Work item
Reproduce each record exactly, but exclude every picture.

Material for the task
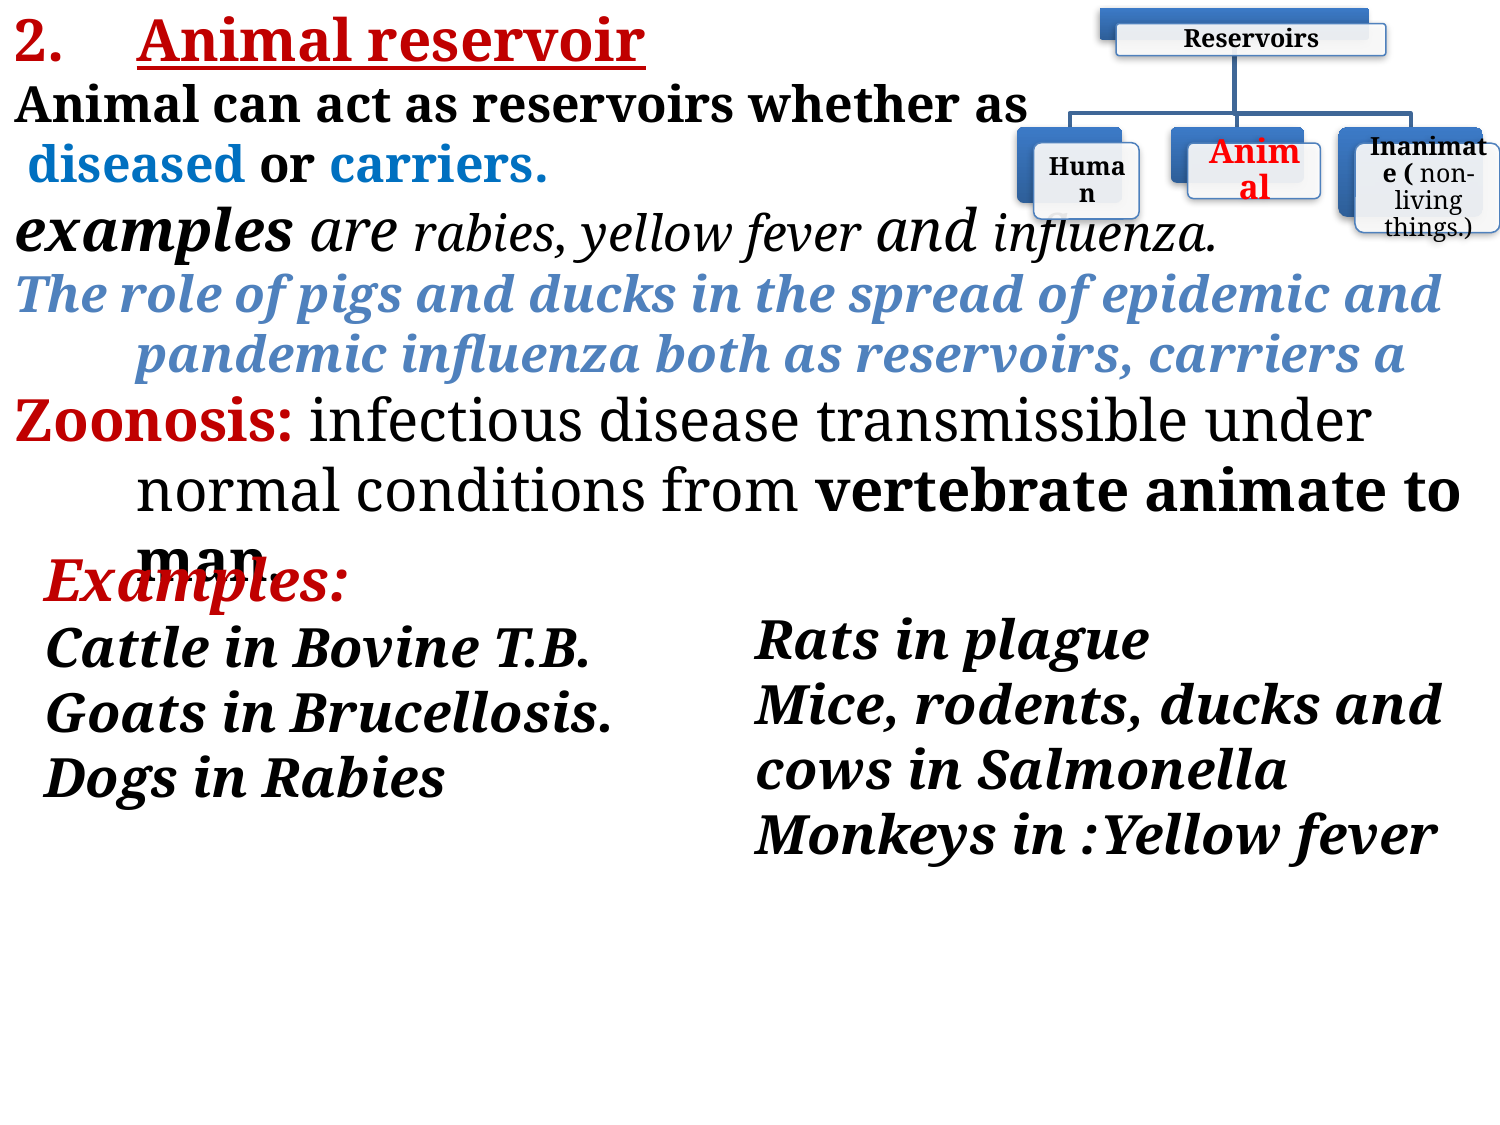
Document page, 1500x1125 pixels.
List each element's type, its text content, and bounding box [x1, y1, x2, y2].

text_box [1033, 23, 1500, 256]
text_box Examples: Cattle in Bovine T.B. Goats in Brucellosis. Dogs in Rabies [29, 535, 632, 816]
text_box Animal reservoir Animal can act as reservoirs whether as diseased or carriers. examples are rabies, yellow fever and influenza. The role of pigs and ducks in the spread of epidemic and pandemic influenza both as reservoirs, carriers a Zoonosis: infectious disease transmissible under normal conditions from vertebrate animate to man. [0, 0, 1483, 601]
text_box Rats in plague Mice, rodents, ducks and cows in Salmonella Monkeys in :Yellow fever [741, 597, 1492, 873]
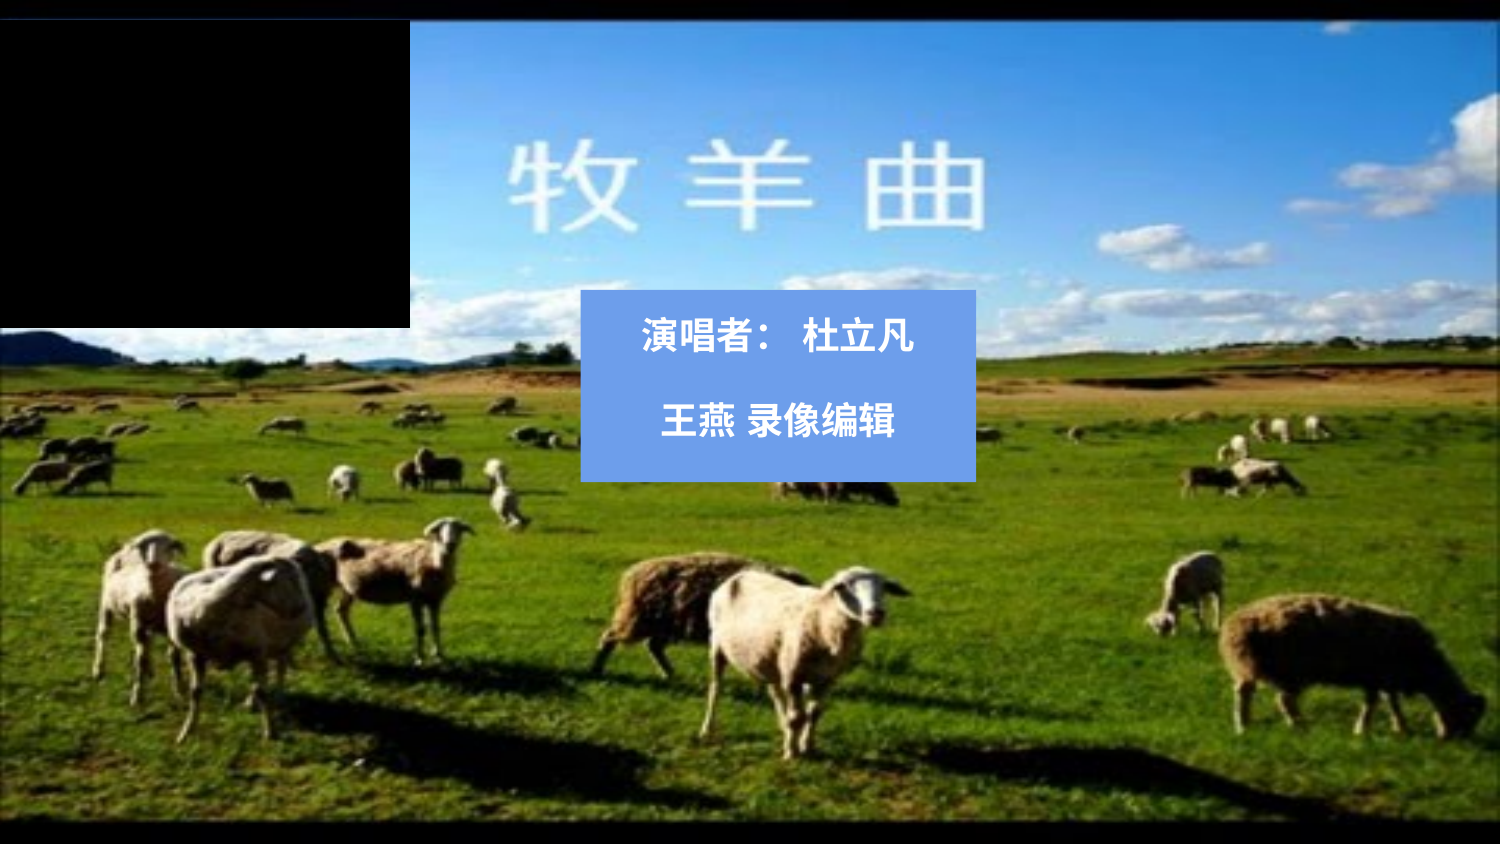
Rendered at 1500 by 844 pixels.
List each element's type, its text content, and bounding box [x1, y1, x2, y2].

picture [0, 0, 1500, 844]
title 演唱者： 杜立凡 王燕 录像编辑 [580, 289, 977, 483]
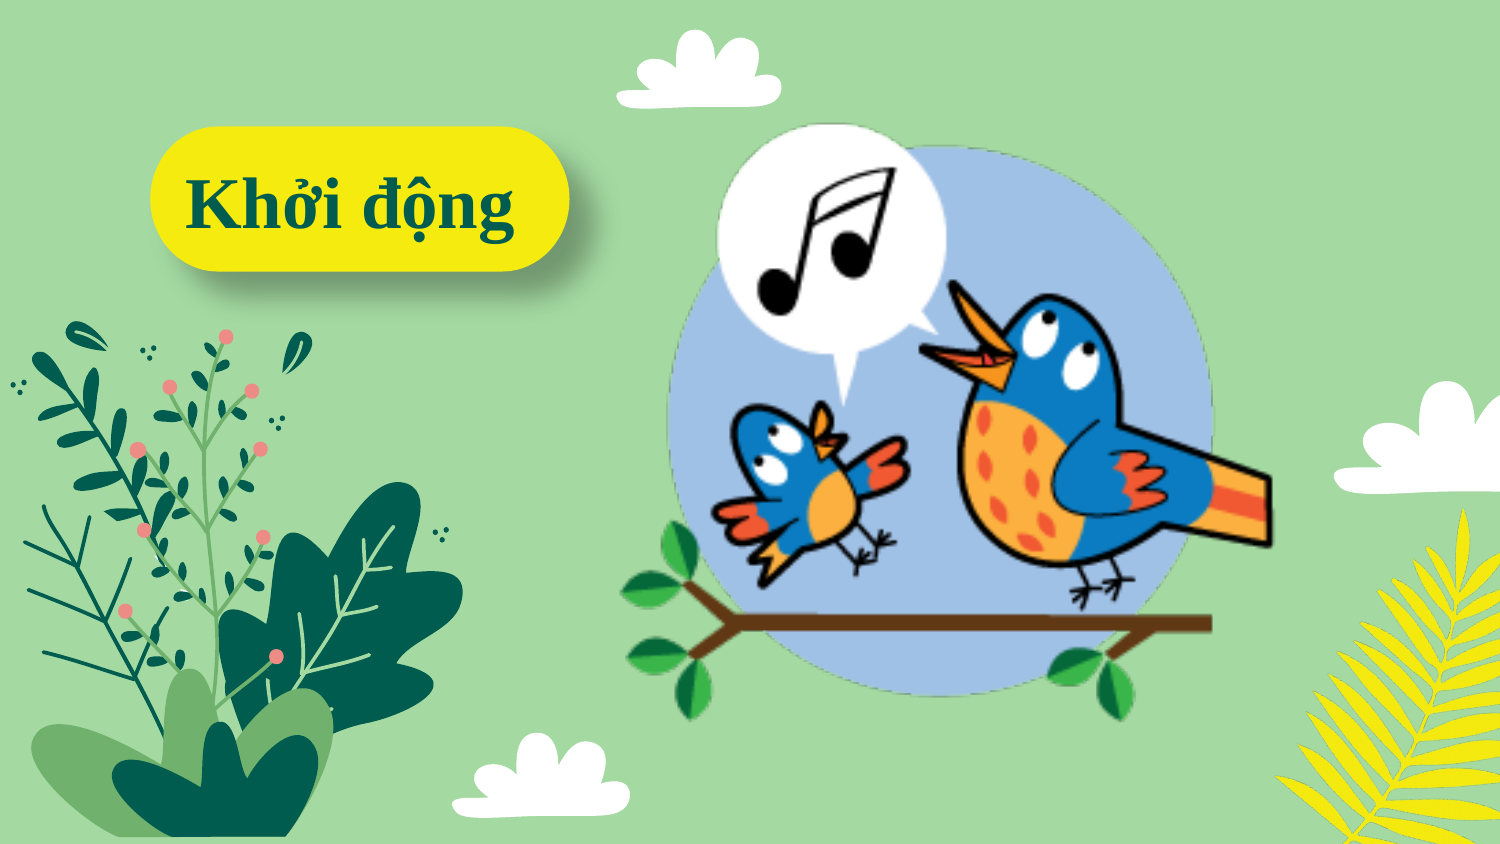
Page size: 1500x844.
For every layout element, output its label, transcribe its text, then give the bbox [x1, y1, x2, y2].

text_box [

Final answer
Document page, 1500x1125 pixels.
List each element's type, its text content, and bounding box [x1, y1, x2, y2].

text_box [1033, 23, 1500, 256]
text_box Examples: Cattle in Bovine T.B. Goats in Brucellosis. Dogs in Rabies [29, 535, 632, 816]
text_box Animal reservoir Animal can act as reservoirs whether as diseased or carriers. examples are rabies, yellow fever and influenza. The role of pigs and ducks in the spread of epidemic and pandemic influenza both as reservoirs, carriers a Zoonosis: infectious disease transmissible under normal conditions from vertebrate animate to man. [0, 0, 1483, 601]
text_box Rats in plague Mice, rodents, ducks and cows in Salmonella Monkeys in :Yellow fever [741, 597, 1492, 873]
Rendered at 1500 by 844 pixels.
List each element's type, its text content, and bounding box [x1, y1, x2, y2].

picture [0, 0, 1500, 844]
title 演唱者： 杜立凡 王燕 录像编辑 [580, 289, 977, 483]
Page size: 1500x844.
For every layout element, output its label, transcribe its text, then give the bbox [x1, y1, x2, y2].

text_box [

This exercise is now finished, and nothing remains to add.